__ESPLORA IL MATERIALE__
[A] Traduci in inglese questa frase del testo su Rea: "Il punto di vista di Rea è lo stesso dei suoi personaggi."
[B] Secondo il testo su Rea, da chi è sempre costituito l'archetipo sacro?
[C] Prosegui il testo su Rea a partire dalla sua ultima frase.

__TESTO MOSTRATO__
Il punto di vista di Rea è lo stesso dei suoi personaggi. Attraverso Rea parla il demos omerico, la plebe che abita i bassi; da sempre costretta a vivere fuori dalla storia, perennemente incompresa dagli intellettuali e disprezzata per la presunta indolenza sia dalla borghesia meridionale sia dai settentrionali, la plebe appare diversa e a sé stante non solo somaticamente ma anche antropologicamente, cosicché la sua capacità di esprimere una vita interiore ricca e sofisticata le permette di conservare perfino “nelle più violente furie (…) un’illuminazione di bene”.
La visione prealfabetica e popolare del mondo è l’unica possibile e Rea le si consegna senza riserve, riproducendo il “colore di favola extrastorica” (M. Pomilio) tipicamente arcaico che essa riesce a conferire agli eventi reali. Gli uomini del popolo non esistono in quanto individui compiuti ma, come in Verga, si definiscono soltanto in relazione a un archetipo sacro: “Tori Cappuccia, vecchio e rinsecchito come sant’Alfonso”. Poiché la religiosità mediterranea esclude la possibilità di una rappresentazione antropomorfica della divinità suprema, l’archetipo è sempre costituito dai santi o dalla Madonna, cioè, proprio come succede nelle comunità premoderne studiate da Eliade, da intermediari con i quali viene instaurato un contatto diretto e intimo, specularmente opposto all’irraggiungibilità di Dio.

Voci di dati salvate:
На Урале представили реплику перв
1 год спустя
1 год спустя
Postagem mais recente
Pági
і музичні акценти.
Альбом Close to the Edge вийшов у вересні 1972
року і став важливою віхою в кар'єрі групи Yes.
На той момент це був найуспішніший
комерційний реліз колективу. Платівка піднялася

__RISULTATI PER COMPITO__
[A] Rea's point of view is the same as that of Rea's own characters.

[B] Dai santi o dalla Madonna.

[C]
In Quel che vide Cummeo emerge un altro tratto arcaico: il rapporto fra morte e abbondanza (l’inferno come cucina: tema che peraltro, come suggerisce Camporesi nel Paese della fame, si presta a una lettura in chiave esoterica). Dell’inferno è un’evidente allegoria la vecchia tufara abbandonata chiamata “Purgatorio”, una “buia distesa (…) in cui discendemmo non alle foci dello spirito – come diceva don Locu – ma alle feci del nostro corpo”, che funge per migliaia di abitanti di Nofi da rigugio antiaereo.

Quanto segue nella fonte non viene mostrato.